* **Work instruction**:
Please return only the lines from the one holding "71 136 36.96" through the one holding "927 401 3.09", exactly as they appear in the records below, both ends included.

Records for processing Block Start

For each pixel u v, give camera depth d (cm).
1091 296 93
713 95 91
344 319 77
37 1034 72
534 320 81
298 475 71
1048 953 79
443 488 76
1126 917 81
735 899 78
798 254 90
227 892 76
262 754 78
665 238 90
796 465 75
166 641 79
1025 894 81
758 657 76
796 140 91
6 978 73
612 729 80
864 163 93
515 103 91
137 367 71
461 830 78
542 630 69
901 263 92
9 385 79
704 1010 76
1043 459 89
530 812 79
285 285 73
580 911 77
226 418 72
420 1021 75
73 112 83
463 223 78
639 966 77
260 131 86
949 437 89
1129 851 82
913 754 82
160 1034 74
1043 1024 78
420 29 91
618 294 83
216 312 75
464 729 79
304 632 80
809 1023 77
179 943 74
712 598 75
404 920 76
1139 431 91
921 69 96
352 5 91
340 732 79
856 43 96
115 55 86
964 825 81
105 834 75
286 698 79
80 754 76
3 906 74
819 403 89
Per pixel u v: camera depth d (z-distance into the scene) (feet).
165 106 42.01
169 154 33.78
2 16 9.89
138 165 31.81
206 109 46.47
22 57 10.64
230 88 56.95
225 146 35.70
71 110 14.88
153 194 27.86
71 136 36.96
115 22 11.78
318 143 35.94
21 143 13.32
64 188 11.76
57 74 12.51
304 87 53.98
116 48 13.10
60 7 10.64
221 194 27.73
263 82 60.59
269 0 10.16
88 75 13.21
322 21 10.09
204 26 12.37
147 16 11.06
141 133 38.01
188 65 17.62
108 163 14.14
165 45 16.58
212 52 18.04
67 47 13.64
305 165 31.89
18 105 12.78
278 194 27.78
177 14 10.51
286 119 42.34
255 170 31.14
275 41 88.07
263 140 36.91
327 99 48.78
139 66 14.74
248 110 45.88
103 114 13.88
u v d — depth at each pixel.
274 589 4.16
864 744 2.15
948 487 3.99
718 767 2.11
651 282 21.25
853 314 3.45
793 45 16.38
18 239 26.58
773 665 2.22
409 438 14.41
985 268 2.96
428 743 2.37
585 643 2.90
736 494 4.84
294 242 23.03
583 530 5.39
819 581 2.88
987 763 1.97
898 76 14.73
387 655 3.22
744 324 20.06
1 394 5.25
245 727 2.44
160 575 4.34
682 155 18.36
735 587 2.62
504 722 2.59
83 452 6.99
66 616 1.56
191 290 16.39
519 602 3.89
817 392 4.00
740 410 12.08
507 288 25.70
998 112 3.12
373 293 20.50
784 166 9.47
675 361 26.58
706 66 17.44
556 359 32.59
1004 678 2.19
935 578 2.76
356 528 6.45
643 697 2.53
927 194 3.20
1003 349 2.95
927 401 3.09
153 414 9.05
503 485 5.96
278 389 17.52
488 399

Records for processing Block End

* **Solution for this task**:
71 136 36.96
115 22 11.78
318 143 35.94
21 143 13.32
64 188 11.76
57 74 12.51
304 87 53.98
116 48 13.10
60 7 10.64
221 194 27.73
263 82 60.59
269 0 10.16
88 75 13.21
322 21 10.09
204 26 12.37
147 16 11.06
141 133 38.01
188 65 17.62
108 163 14.14
165 45 16.58
212 52 18.04
67 47 13.64
305 165 31.89
18 105 12.78
278 194 27.78
177 14 10.51
286 119 42.34
255 170 31.14
275 41 88.07
263 140 36.91
327 99 48.78
139 66 14.74
248 110 45.88
103 114 13.88
u v d — depth at each pixel.
274 589 4.16
864 744 2.15
948 487 3.99
718 767 2.11
651 282 21.25
853 314 3.45
793 45 16.38
18 239 26.58
773 665 2.22
409 438 14.41
985 268 2.96
428 743 2.37
585 643 2.90
736 494 4.84
294 242 23.03
583 530 5.39
819 581 2.88
987 763 1.97
898 76 14.73
387 655 3.22
744 324 20.06
1 394 5.25
245 727 2.44
160 575 4.34
682 155 18.36
735 587 2.62
504 722 2.59
83 452 6.99
66 616 1.56
191 290 16.39
519 602 3.89
817 392 4.00
740 410 12.08
507 288 25.70
998 112 3.12
373 293 20.50
784 166 9.47
675 361 26.58
706 66 17.44
556 359 32.59
1004 678 2.19
935 578 2.76
356 528 6.45
643 697 2.53
927 194 3.20
1003 349 2.95
927 401 3.09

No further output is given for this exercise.